4 thoughts on “LOCAL VIEW –Rejoicing Over Wrinkles–

  1. I believe you are right. Our society and culture are very ageist. We should celebrate age, wisdom and experience as a society more than we do. A young person can be physically beautiful, but they have not yet really lived, experienced both the good and bad as we have. They are sort of half baked to paraphrase what you have said.

    I keep hearing that a 50 year old out of work has a great deal of difficulty finding a job. I have an 82 year old working for me. I’d rather take him any day than some wet behind the ears kid just out of college. But unfortunately, that is not the way most people think.

    • I rue the periods of my life I had a “don’t trust anyone over thirty” attitude, and am glad of the times I got past my “ageist” attitude and heard the stories and gained the insights of elders.

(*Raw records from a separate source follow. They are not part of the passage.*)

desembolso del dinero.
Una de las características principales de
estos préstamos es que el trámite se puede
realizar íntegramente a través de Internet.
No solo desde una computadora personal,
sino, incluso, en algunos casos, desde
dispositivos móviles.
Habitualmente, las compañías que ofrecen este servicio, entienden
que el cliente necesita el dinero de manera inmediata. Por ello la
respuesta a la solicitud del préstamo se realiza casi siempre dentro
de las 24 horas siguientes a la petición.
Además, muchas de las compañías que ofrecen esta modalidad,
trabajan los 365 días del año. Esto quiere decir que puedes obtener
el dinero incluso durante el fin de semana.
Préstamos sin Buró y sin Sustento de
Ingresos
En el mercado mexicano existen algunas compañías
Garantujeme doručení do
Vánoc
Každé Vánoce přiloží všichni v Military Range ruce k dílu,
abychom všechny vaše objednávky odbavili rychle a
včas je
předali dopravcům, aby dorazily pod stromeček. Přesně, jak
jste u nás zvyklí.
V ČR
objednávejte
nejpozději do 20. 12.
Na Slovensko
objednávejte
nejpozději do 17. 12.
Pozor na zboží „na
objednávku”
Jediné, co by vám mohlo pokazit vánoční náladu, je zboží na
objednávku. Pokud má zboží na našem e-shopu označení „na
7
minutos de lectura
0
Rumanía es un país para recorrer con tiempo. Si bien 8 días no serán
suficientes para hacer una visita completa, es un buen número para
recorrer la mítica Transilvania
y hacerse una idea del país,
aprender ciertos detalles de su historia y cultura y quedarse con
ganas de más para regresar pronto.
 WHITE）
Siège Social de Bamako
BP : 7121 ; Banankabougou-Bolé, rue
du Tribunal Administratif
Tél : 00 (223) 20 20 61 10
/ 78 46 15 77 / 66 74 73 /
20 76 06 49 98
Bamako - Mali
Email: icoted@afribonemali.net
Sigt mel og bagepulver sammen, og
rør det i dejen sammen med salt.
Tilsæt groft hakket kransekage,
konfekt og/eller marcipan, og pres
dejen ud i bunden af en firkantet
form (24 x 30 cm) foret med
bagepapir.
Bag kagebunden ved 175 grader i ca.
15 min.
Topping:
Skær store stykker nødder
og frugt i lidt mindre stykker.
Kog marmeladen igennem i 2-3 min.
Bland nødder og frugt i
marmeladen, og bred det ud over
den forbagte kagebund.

      Looking back, the one time I was usually a good listener, back in the day, was when hitchhiking was commonplace.

      As I got older the “ageist” attitude came back to haunt me, as it tends to eventually be used against ones own self.

      I think it is great that you have a 82-year-old working for you. No one should have to retire when they still are capable, and often minds stay sharp.

  2. A lady neighbor in her late eighties can no longer take her six year old female English setter out for walks. Last Spring a bit deeper into Spring than now I offered to take Caelie out and found that she was anxious to run and trot more than to just walk. I had been thinking about taking up running, or at least jogging again after many years of not doing so and had even bought a pair of running shoes in anticipation, I started jogging with Caelie, and that evolved into three mile mixed walks, jogs, and full out runs according to Caelie’s desires. Over the past year my relationship with Patsy (Caelie’s owner) and Caelie has become deepened and become something precious, visits I look forward to four times a week for the short but always interesting conversations with Patsy, the only survivor of my parents’ generation I see regularly, and the joyful runs, jogs, and walks with Caelie. Patsy is a wise old Quaker, always ready with a witty observation or recollection from the past. Talk about expressive old faces! I get the biggest kick out of dropping my own witty remarks and seeing Patsy’s face light up.

    • That sounds like a win-win situation for all concerned. Thanks for sharing.

      The only person I still know from our parents generation is in Florida all winter. It feels a bit odd to think of myself as “the older generation”, but there’s no stopping it.